Well, it should come as no surprise that the factory wipe on some android cell phones doesn’t actually delete everything as expected. After all, cell phones exist in a world where unlimited data means a paltry two or three gigabytes. Depending on the plan used, unlimited phone calls means anything after 7:00PM. Now, tech security firm Avast did a forensic analysis on 20 factory wiped Android cell phones and found many of them still had naked selfies which standard forensic tools are easily capable of retrieving. This is because the factory wipe function on second generation android phones wasn’t designed to delete data in user space.

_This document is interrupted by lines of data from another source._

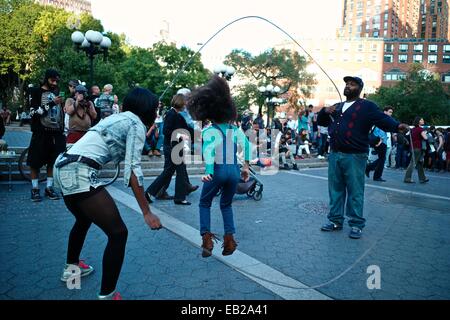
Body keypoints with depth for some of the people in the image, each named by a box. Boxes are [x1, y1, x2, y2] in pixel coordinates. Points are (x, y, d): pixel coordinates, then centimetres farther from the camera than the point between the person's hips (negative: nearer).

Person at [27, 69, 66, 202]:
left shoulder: (57, 92, 14)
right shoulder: (36, 91, -1)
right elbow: (33, 112, -13)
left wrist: (63, 130, 16)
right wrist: (51, 103, -21)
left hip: (56, 132, 4)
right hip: (41, 132, -4)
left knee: (53, 161, 7)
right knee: (36, 162, 1)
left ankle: (49, 187, 16)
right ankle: (35, 189, 11)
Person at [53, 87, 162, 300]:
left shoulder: (118, 117, 21)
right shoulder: (136, 124, -5)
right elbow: (132, 169, -14)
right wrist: (147, 212, -14)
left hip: (63, 168, 10)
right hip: (79, 174, -10)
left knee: (84, 219, 33)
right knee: (118, 233, -3)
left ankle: (71, 267, 53)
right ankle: (107, 295, 5)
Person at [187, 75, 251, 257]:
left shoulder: (209, 131, -3)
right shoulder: (235, 129, 10)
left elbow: (208, 151, -20)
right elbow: (246, 144, -5)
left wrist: (208, 172, -31)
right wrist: (246, 166, -3)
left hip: (217, 171, -4)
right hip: (234, 171, 4)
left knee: (204, 204, 17)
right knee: (226, 205, 23)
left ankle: (207, 238, 6)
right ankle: (229, 239, 14)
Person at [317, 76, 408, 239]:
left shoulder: (367, 106, 1)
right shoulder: (336, 107, 21)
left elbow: (383, 119, -10)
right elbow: (321, 121, 26)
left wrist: (397, 126, -30)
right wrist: (324, 111, 4)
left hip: (354, 157, -6)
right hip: (334, 155, 6)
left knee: (355, 192, -2)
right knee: (335, 190, 11)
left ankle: (356, 224, 8)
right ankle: (335, 220, 21)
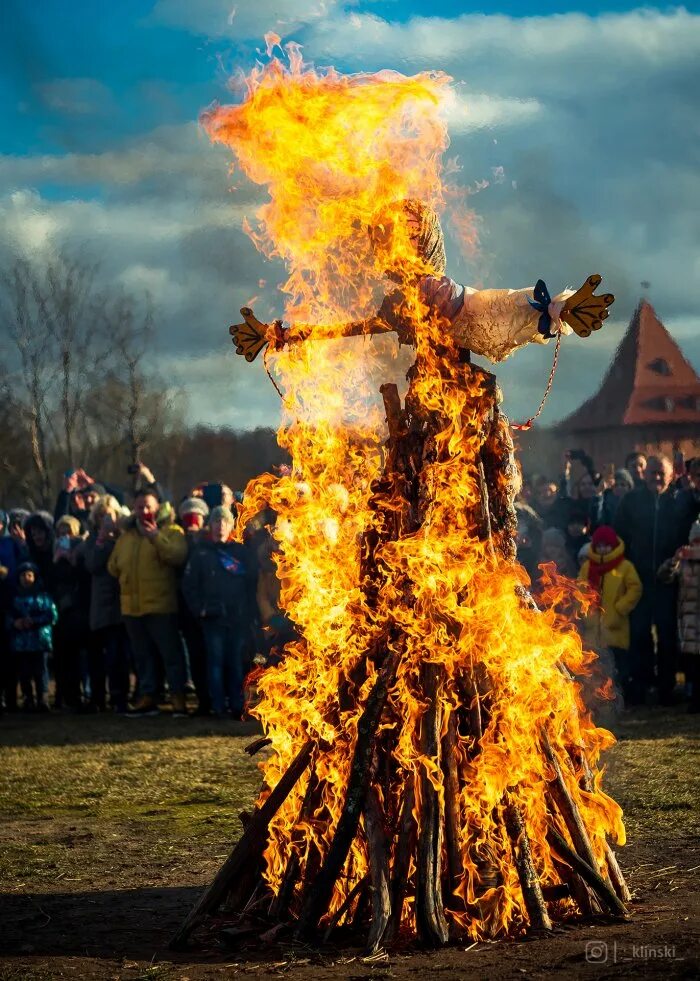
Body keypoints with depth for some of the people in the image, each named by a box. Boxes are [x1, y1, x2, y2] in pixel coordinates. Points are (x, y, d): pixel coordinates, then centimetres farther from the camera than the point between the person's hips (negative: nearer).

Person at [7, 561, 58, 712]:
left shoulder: (43, 595, 7)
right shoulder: (15, 597, 13)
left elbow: (53, 616, 0)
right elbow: (8, 616, 12)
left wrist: (34, 621, -10)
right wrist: (14, 623, -10)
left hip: (40, 639, -2)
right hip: (20, 641, 3)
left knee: (41, 671, -9)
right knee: (24, 673, 1)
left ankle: (43, 700, -12)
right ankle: (29, 701, 7)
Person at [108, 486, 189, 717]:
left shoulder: (170, 531, -1)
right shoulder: (126, 535, 16)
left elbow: (178, 556, -19)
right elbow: (113, 566, 19)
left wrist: (156, 537, -25)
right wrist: (126, 579, 2)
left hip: (161, 605, -6)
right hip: (132, 606, 6)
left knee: (171, 653, -4)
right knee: (143, 656, 12)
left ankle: (178, 697, 1)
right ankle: (147, 698, 19)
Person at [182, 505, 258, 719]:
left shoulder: (242, 552, 10)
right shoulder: (201, 551, 7)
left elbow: (252, 584, 6)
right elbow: (189, 585, 5)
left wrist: (249, 613, -3)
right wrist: (199, 609, -6)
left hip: (239, 618, 1)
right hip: (213, 618, -1)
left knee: (237, 662, 0)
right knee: (216, 661, -2)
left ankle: (237, 706, 3)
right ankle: (218, 707, 0)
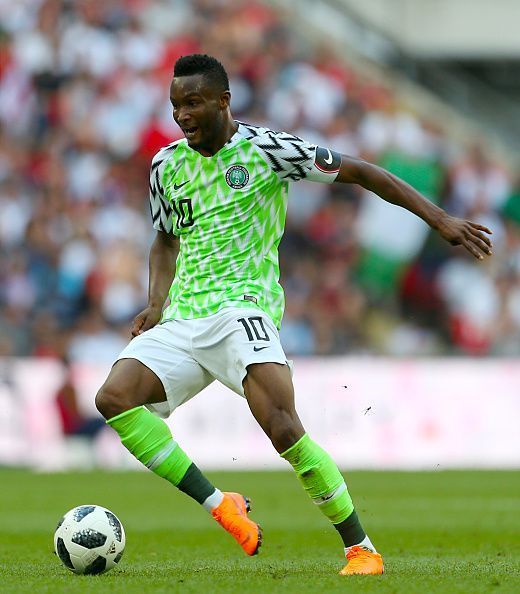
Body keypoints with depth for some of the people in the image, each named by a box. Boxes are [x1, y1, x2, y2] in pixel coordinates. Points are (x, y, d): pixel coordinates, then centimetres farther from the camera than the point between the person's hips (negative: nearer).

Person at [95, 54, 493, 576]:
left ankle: (361, 549, -10)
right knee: (114, 397, -21)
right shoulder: (166, 165, 14)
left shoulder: (264, 149, -2)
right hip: (181, 320, 5)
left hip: (240, 307, -5)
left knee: (283, 429, -26)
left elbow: (356, 172, 1)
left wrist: (440, 220, -4)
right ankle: (222, 508, -12)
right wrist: (156, 304, 10)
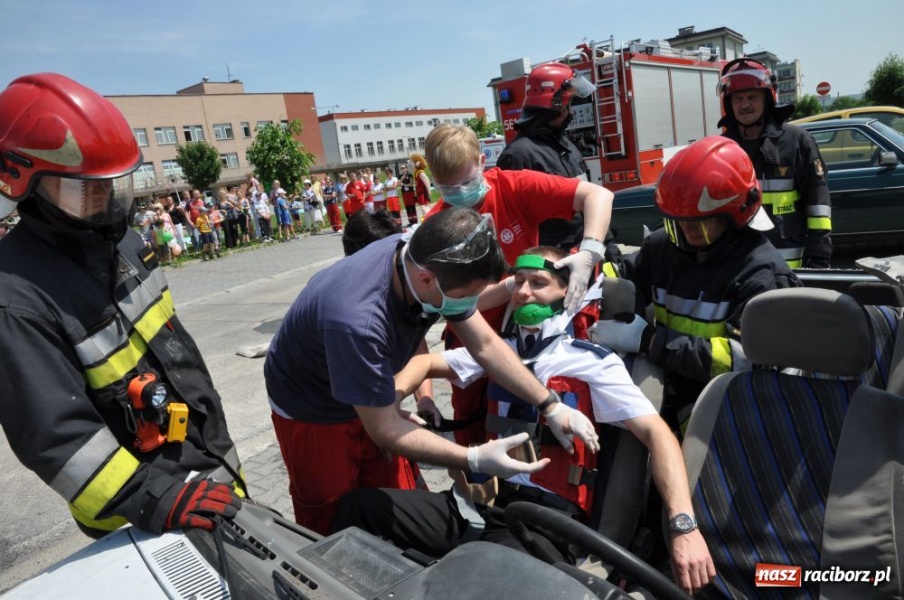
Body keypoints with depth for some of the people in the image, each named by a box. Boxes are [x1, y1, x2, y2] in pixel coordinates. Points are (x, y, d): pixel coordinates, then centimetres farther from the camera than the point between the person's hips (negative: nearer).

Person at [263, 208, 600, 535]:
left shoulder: (422, 259, -22)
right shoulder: (358, 322, -43)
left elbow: (486, 344, -11)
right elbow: (385, 430, -31)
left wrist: (551, 407, -12)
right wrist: (475, 459, -35)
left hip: (370, 397, 6)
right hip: (310, 409, -6)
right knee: (331, 522, 9)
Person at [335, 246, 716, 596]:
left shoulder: (593, 362, 0)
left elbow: (656, 432, -8)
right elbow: (426, 363, 21)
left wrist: (683, 524, -22)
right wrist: (394, 394, -2)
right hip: (479, 501, 5)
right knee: (358, 507, -12)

In fact, Avast was able to retrieve over 40,000 pictures of which 1,000 involved women various levels of dress from scantily clad to nude along with pictures of men displaying the family jewels. Pictures at times included Exchangeable image file format (EXIF) data which could be used to piece together a person’s residence. In a few select cases, the EXIF data revealed the previous owner’s identify. One can only imagine what risks this might expose a person to if the information fell into the hands of a perv. Also, a person obtaining a used Android phone might find a trove of photographs to post on the web.

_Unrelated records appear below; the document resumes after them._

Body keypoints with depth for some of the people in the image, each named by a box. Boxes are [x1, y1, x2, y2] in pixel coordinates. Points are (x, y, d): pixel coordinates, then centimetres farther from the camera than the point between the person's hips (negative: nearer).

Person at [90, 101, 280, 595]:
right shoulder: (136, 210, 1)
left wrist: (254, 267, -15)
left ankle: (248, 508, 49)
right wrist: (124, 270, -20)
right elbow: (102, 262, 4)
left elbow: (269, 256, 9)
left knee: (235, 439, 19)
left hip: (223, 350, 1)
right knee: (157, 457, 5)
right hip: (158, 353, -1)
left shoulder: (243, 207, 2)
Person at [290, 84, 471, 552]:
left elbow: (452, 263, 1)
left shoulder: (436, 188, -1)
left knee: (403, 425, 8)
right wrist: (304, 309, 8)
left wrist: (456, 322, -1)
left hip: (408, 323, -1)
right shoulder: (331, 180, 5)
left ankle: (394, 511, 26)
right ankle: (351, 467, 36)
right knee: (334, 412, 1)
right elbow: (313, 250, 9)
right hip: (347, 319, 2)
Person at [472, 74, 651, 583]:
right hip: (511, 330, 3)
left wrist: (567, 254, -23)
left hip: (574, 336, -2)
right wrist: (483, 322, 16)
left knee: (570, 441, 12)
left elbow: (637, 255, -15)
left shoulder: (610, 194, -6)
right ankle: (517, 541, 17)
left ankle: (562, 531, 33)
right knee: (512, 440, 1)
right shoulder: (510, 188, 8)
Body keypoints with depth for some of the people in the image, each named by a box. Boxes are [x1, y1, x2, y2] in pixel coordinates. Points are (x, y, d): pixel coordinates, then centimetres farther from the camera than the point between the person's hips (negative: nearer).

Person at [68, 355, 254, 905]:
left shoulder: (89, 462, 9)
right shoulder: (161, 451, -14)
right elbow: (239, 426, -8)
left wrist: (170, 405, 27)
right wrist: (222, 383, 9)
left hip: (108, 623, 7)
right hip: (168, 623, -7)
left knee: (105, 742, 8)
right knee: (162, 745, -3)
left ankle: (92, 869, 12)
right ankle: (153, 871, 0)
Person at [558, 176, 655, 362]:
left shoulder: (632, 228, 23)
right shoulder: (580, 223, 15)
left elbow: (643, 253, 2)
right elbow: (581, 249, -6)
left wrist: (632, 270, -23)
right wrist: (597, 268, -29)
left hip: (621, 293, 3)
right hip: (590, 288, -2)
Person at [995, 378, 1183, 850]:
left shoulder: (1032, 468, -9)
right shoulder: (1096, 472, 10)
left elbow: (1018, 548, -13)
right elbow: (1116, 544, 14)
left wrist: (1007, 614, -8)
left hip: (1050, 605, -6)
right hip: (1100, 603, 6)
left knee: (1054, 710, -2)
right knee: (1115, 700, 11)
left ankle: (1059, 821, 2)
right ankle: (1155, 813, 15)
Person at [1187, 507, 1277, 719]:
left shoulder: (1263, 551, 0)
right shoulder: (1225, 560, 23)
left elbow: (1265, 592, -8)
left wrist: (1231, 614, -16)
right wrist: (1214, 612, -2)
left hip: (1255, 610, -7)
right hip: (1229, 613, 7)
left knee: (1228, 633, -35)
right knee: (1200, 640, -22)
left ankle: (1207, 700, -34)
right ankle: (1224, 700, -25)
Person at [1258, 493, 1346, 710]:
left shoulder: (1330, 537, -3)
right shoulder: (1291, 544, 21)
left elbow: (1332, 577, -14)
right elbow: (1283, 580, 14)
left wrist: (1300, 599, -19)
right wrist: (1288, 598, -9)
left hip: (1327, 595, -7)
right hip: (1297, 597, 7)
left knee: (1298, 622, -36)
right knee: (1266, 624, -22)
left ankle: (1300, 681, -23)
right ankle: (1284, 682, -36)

As per Google, this is a problem that affects only 15% of the market and is not a problem for people using Android versions 4.0 or greater. However, data encryption must be enabled for the factory wipe to truly work. The trouble is that encryption is an optional feature which means people might still be exposed to this problem. By comparison, older Apple iPhones up to the 3G would actually write digital 1s on the physical data. Newer phones create an AES 256 encryption key for the data and upon factory wipe, the encryption key is deleted making it impossible to decipher the data. In other words, the Apple iPhone and iPod touch were always secure for 100% of users not just 85% of the installed base that remembers to turn on the optional encryption.